Segment Start: Supplied information

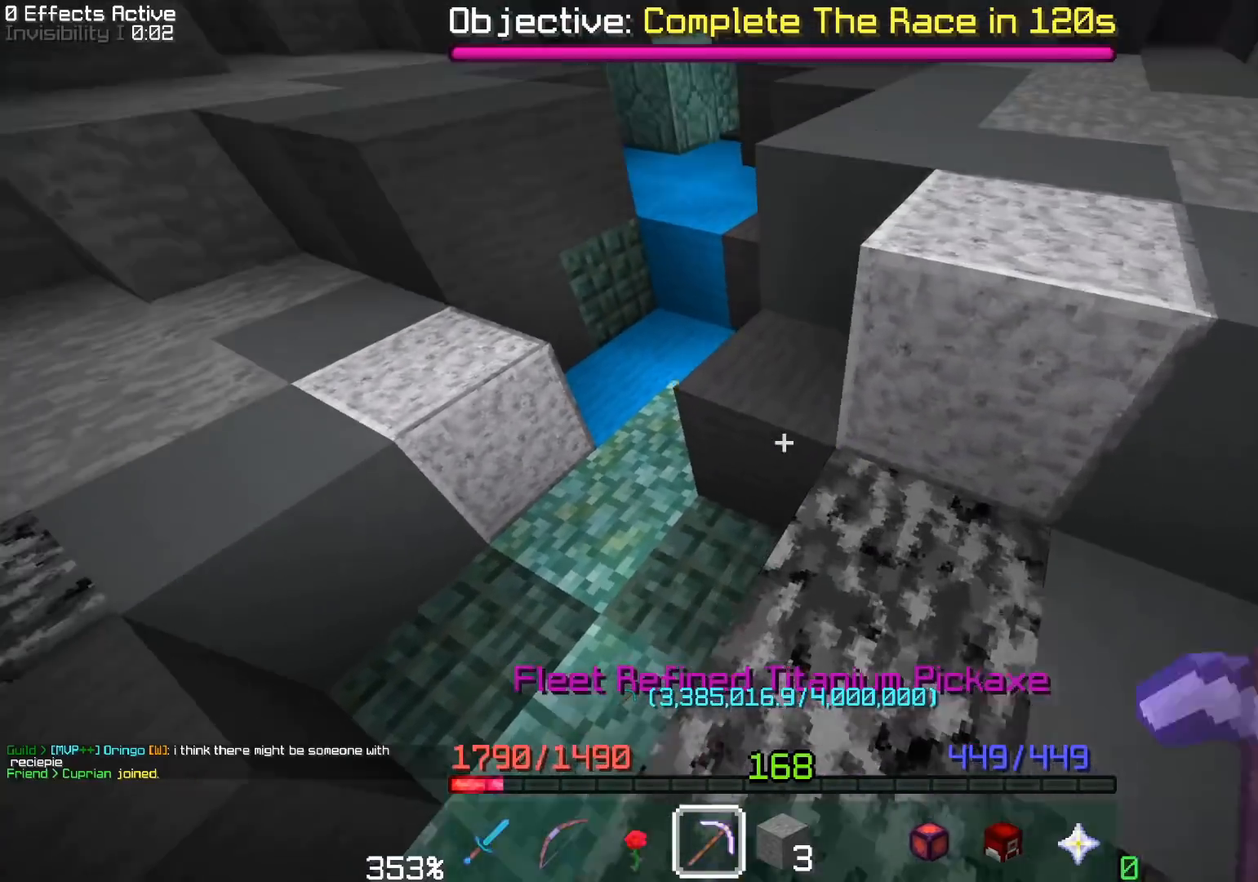
Gameplay with keyboard and mouse; each line is a JSON object with the keys and mouse buttons held at the frame after it. "events" lists presses ("down") and releases ("up") of "a", "d", "s", "space", "w", "mouse_left" and "mouse_right" between this image and that frame as [ms after this image, input, new state], when the widget could be followed in between. "mouse_left", "mouse_right" = the "left", "right" buttons of the "mouse" list. No other keys are recorded. Fast repeated clicks can show as one long hold. Mouse movement is not recorded. Not read: other_keys.
{"keys": [], "mouse": ["left"], "events": [[83, "w", "up"], [100, "a", "up"]]}
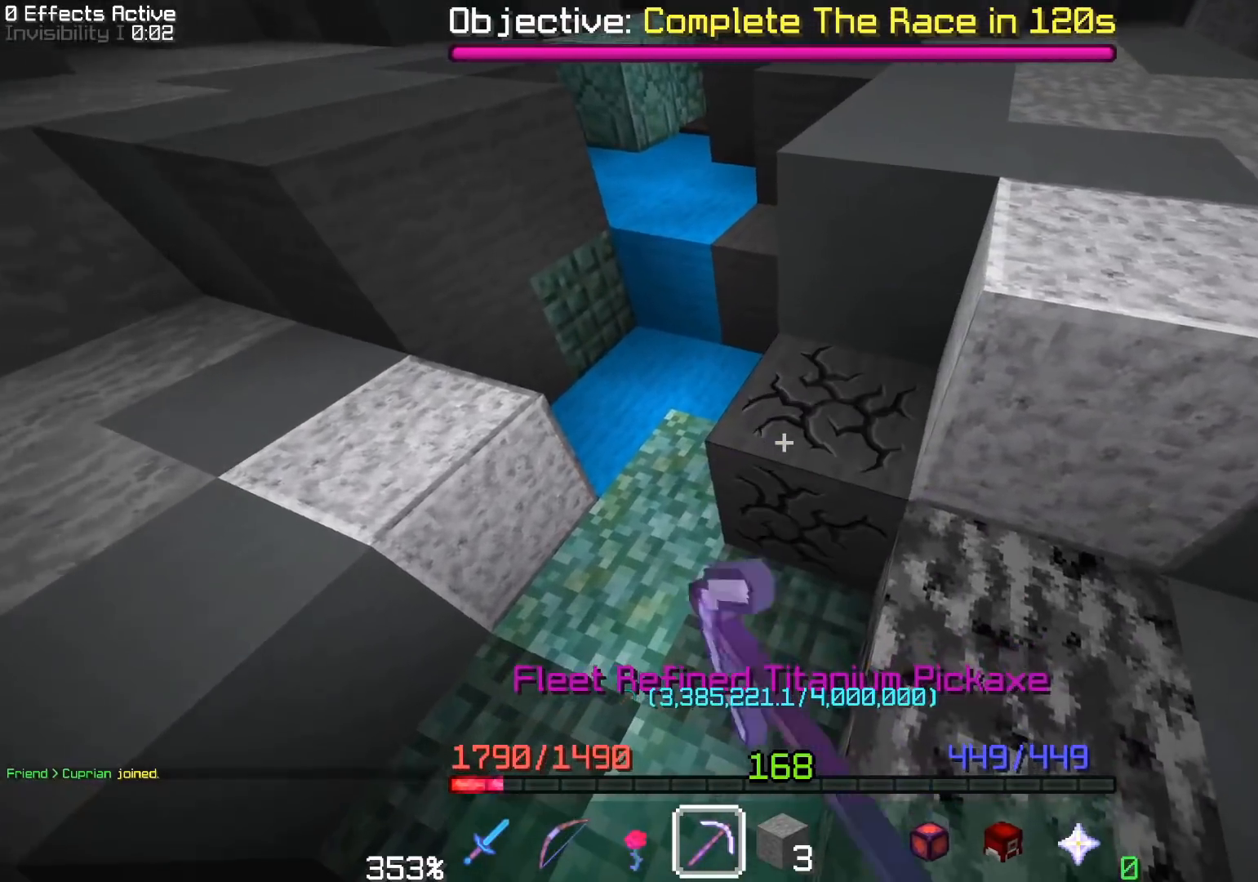
{"keys": [], "mouse": ["left"], "events": [[133, "w", "down"], [333, "w", "up"]]}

Segment End: Supplied information

Task directions: Go through the material above and copy each line that has the word "down".

Exercise solution:
Gameplay with keyboard and mouse; each line is a JSON object with the keys and mouse buttons held at the frame after it. "events" lists presses ("down") and releases ("up") of "a", "d", "s", "space", "w", "mouse_left" and "mouse_right" between this image and that frame as [ms after this image, input, new state], when the widget could be followed in between. "mouse_left", "mouse_right" = the "left", "right" buttons of the "mouse" list. No other keys are recorded. Fast repeated clicks can show as one long hold. Mouse movement is not recorded. Not read: other_keys.
{"keys": [], "mouse": ["left"], "events": [[133, "w", "down"], [333, "w", "up"]]}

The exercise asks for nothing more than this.